Exercise instructions:
**A)** According to the Bark overview, in what month and year was Bark released?
**B)** Reproduce a passage of the Bark overview word for word, beginning at "The model is" and stopping after "of generative audio.".
**C)** Resume the Bark overview, writing on from its last sentence.

Document extract:
= = = =
Bark icon

Bark

A text-to-audio generation model that can generate highly realistic multi-language speech and sound effects.

Bark: Generative Audio Model by Suno AI

Introduction

Bark (github.com/suno-ai/bark) is a transformer-based text-to-audio model developed by Suno AI, released in April 2023. It stands out for its ability to generate highly realistic, multilingual speech as well as other audio modalities, including music, background noise, and simple sound effects. Unlike traditional Text-to-Speech (TTS) systems that primarily focus on clean speech, Bark is a more general generative audio model, capable of producing a wide array of audio outputs from text prompts, including non-verbal cues like laughter, sighs, and crying.

The model is open-source (MIT License) and has gained popularity for its natural-sounding output and versatility. While Suno AI's primary product focus has shifted more towards music generation (with their Suno music platform), Bark remains a significant open-source contribution to the field of generative audio.

Key Features

Bark offers a unique set of features that distinguish it in the landscape of audio generation models:

  • Transformer-Based Generative Model: Utilizes a GPT-style architecture, processing text prompts to generate audio from scratch. It's composed of four main models:
    1. Text Model (Semantic): A causal auto-regressive transformer that predicts semantic tokens from input text.
    2. Coarse Acoustics Model: A causal auto-regressive transformer that predicts the first two audio codebooks (from EnCodec) based on the semantic tokens.
    3. Fine Acoustics Model: A non-causal auto-encoder transformer that iteratively predicts the subsequent audio codebooks.
    4. Audio Codec (Encodec): The predicted codebook channels are used by Encodec to decode the final audio waveform.
  • Highly Realistic Speech: Capable of generating very natural and expressive speech in multiple languages.
  • Multilingual Support: Supports a variety of languages out-of-the-box, often determining the language automatically from the input text. Quality is generally best for English, with support for other languages continually improving.
= = = =
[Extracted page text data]
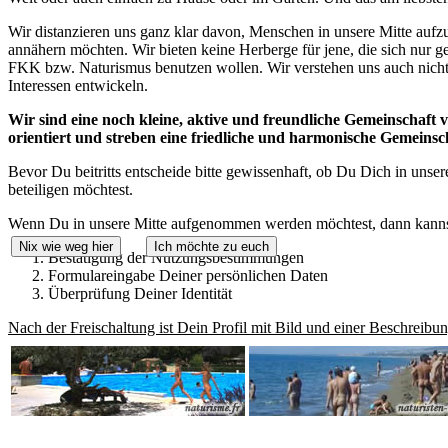
Wir distanzieren uns ganz klar davon, Menschen in unsere Mitte aufzu
annähern möchten. Wir bieten keine Herberge für jene, die sich nur
FKK bzw. Naturismus benutzen wollen. Wir verstehen uns auch nicht 
Interessen entwickeln.
Wir sind eine noch kleine, aktive und freundliche Gemeinschaft 
orientiert und streben eine friedliche und harmonische Gemeinsc
Bevor Du beitritts entscheide bitte gewissenhaft, ob Du Dich in u
beteiligen möchtest.
Wenn Du in unsere Mitte aufgenommen werden möchtest, dann kannst D
Nix wie weg hier
Ich möchte zu euch
Bestätigung der Nutzungsbestimmungen
Formulareingabe Deiner persönlichen Daten
Überprüfung Deiner Identität
Nach der Freischaltung ist Dein Profil mit Bild und einer Beschreibu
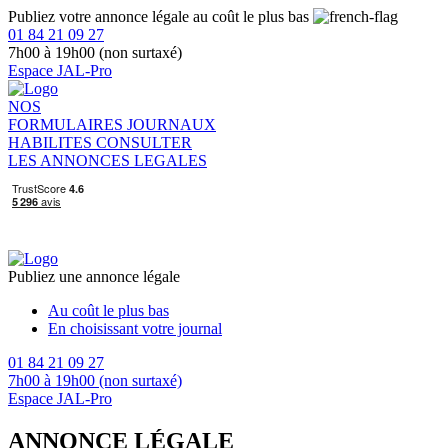
Publiez votre annonce légale au coût le plus bas
01 84 21 09 27
7h00 à 19h00 (non surtaxé)
Espace JAL-Pro
NOS
FORMULAIRES
JOURNAUX
HABILITES
CONSULTER
LES ANNONCES LEGALES
Publiez une annonce légale
Au coût le plus bas
En choisissant votre journal
01 84 21 09 27
7h00 à 19h00 (non surtaxé)
Espace JAL-Pro
ANNONCE LÉGALE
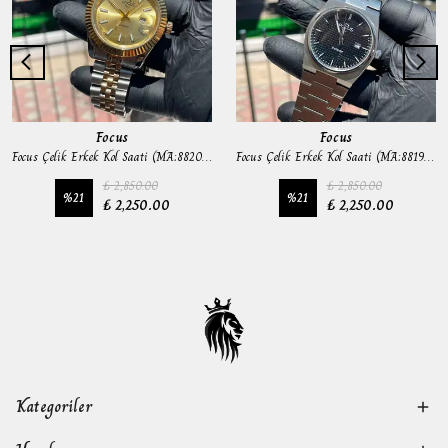
Focus
Focus
Focus Çelik Erkek Kol Saati (MA:8820G - Sarı)
Focus Çelik Erkek Kol Saati (MA:8819G - Siyah)
₺ 2,850.00
₺ 2,850.00
%
21
%
21
₺ 2,250.00
₺ 2,250.00
Kategoriler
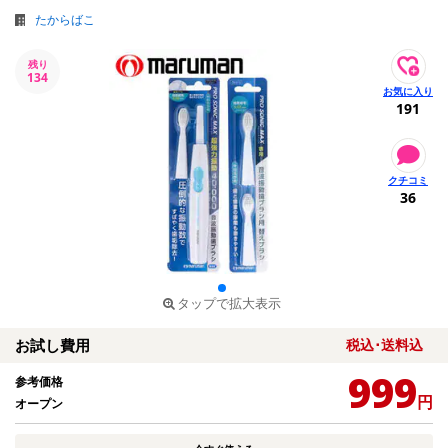
たからばこ
残り
134
191
36
タップで拡大表示
お試し費用
税込･送料込
999
参考価格
円
オープン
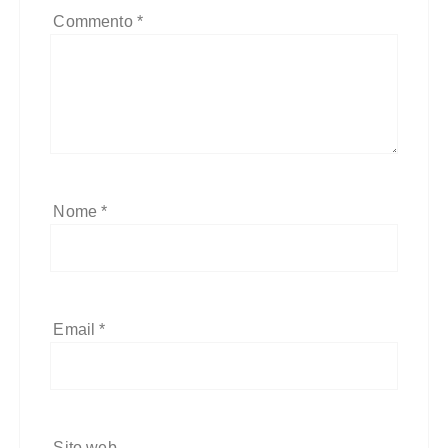
Commento
*
Nome
*
Email
*
Sito web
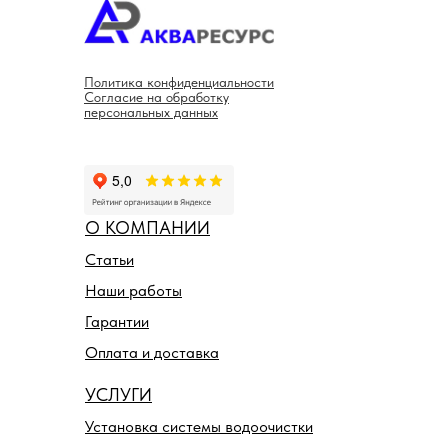
Политика конфиденциальности
Согласие на обработку
персональных данных
О КОМПАНИИ
Статьи
Наши работы
Гарантии
Оплата и доставка
УСЛУГИ
Установка системы водоочистки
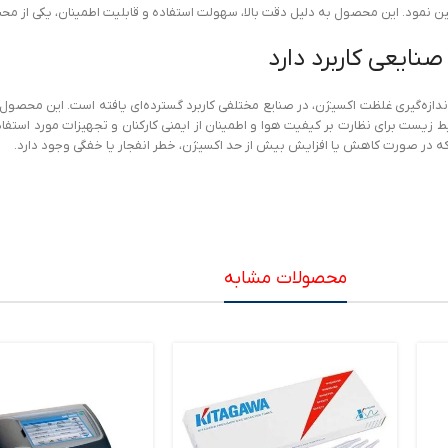
ضمین نمود. این محصول به دلیل دقت بالا، سهولت استفاده و قابلیت اطمینان، یکی از مح
ری دقیق و قابل اعتماد برای اندازه‌گیری غلظت اکسیژن، در صنایع مختلفی کاربرد گسترده‌ای یافته است
یی و محیط زیست برای نظارت بر کیفیت هوا و اطمینان از ایمنی کارکنان و تجهیزات مورد استفا
د که در صورت کاهش یا افزایش بیش از حد اکسیژن، خطر انفجار یا خفگی وجود دارد.
محصولات مشابه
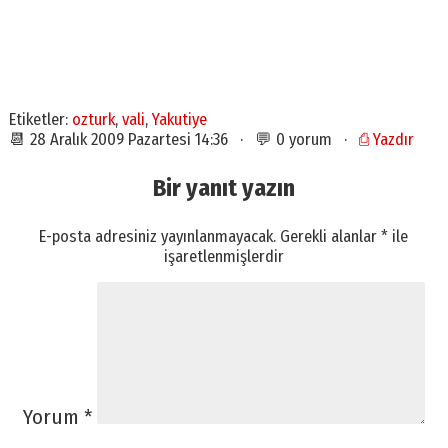
Etiketler:
ozturk
,
vali
,
Yakutiye
📆 28 Aralık 2009 Pazartesi 14:36 · 💬 0 yorum ·
⎙ Yazdır
Bir yanıt yazın
E-posta adresiniz yayınlanmayacak.
Gerekli alanlar
*
ile
işaretlenmişlerdir
Yorum
*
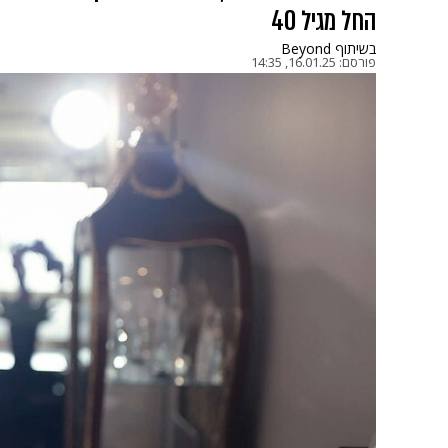
החל מגיל 40
בשיתוף Beyond
פורסם:
16.01.25, 14:35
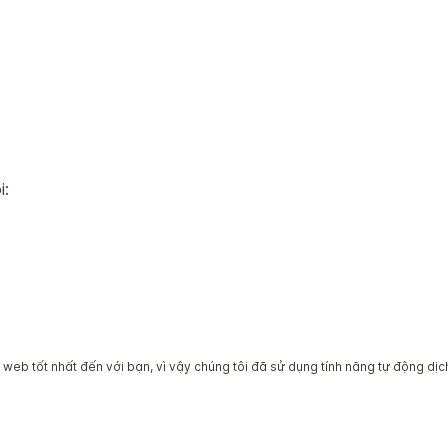
i:
eb tốt nhất đến với bạn, vì vậy chúng tôi đã sử dụng tính năng tự động dịch
uyền. Hầu hết các khách sạn thuộc sở hữu tư nhân và đượ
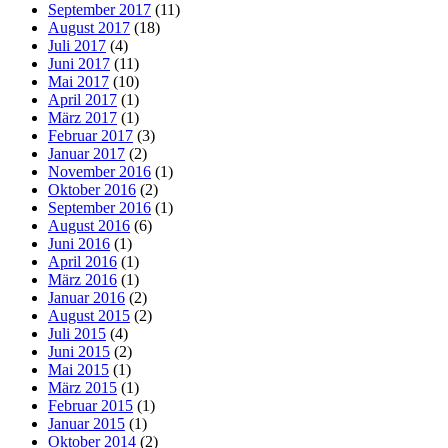
September 2017
(11)
August 2017
(18)
Juli 2017
(4)
Juni 2017
(11)
Mai 2017
(10)
April 2017
(1)
März 2017
(1)
Februar 2017
(3)
Januar 2017
(2)
November 2016
(1)
Oktober 2016
(2)
September 2016
(1)
August 2016
(6)
Juni 2016
(1)
April 2016
(1)
März 2016
(1)
Januar 2016
(2)
August 2015
(2)
Juli 2015
(4)
Juni 2015
(2)
Mai 2015
(1)
März 2015
(1)
Februar 2015
(1)
Januar 2015
(1)
Oktober 2014
(2)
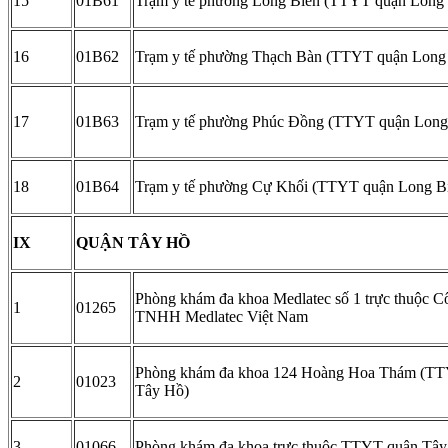
15
01B61
Trạm y tế phường Long Biên (TTYT quận Long 
16
01B62
Trạm y tế phường Thạch Bàn (TTYT quận Long
17
01B63
Trạm y tế phường Phúc Đồng (TTYT quận Long
18
01B64
Trạm y tế phường Cự Khối (TTYT quận Long B
IX
QUẬN TÂY HỒ
Phòng khám đa khoa Medlatec số 1 trực thuộc C
1
01265
TNHH Medlatec Việt Nam
Phòng khám đa khoa 124 Hoàng Hoa Thám (T
2
01023
Tây Hồ)
3
01066
Phòng khám đa khoa trực thuộc TTYT quận Tâ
= = = =
Exercise responses:
**A)** April 2023

**B)**
The model is open-source (MIT License) and has gained popularity for its natural-sounding output and versatility. While Suno AI's primary product focus has shifted more towards music generation (with their Suno music platform), Bark remains a significant open-source contribution to the field of generative audio.

**C)**
  • Non-Speech Sounds: A standout feature is its ability to generate non-verbal communications and other sounds directly from text prompts, such as:
    • Laughter: [laughs]
    • Sighs: [sighs]
    • Crying: [cries]
    • Gasps: [gasps]
    • Clears throat: [clears throat]
    • Music: ♪ [text describing music, e.g., "upbeat techno music"] ♪ or ♪ In the jungle, the mighty jungle... ♪
    • Hesitations: (e.g., uhm..., hmm)
    • Other sound effects: (e.g., [metallic clang], [siren])
  • Voice/Speaker Variety via History Prompts:
    • Speaker Presets: Provides over 100 built-in speaker voice presets across supported languages (e.g., v2/en_speaker_0 through v2/en_speaker_9 for English, with similar conventions for other languages like v2/de_speaker_..., v2/es_speaker_..., etc.).
    • History Prompts (Voice Styling): Users can provide an audio snippet (a "history prompt") to guide the vocal style, tone, and acoustic characteristics of the generated audio. This allows for a form of voice stylization or emulation but is not custom voice cloning in the sense of creating a persistent, replicable model of any specific individual's voice from a few seconds of audio. The model attempts to match the acoustic qualities of the prompt.
  • Implicit Prosody and Emotion Control: Due to its generative nature, Bark can often capture emotional nuances and prosody from the text or from history prompts more naturally than some traditional TTS systems. Special text tokens like [I am really sad,] can sometimes influence emotional delivery.
  • Model Sizes:
    • Large Model (suno/bark): Offers the highest quality, typically requires around 12GB of GPU VRAM.
    • Small Model (suno/bark-small): A faster, more lightweight version that trades some quality for reduced resource usage, designed to fit in ~8GB VRAM (or less with optimizations). This can be enabled in the bark library by setting the environment variable SUNO_USE_SMALL_MODELS=True.
  • Open Source: Licensed under the MIT License, allowing for broad use and modification.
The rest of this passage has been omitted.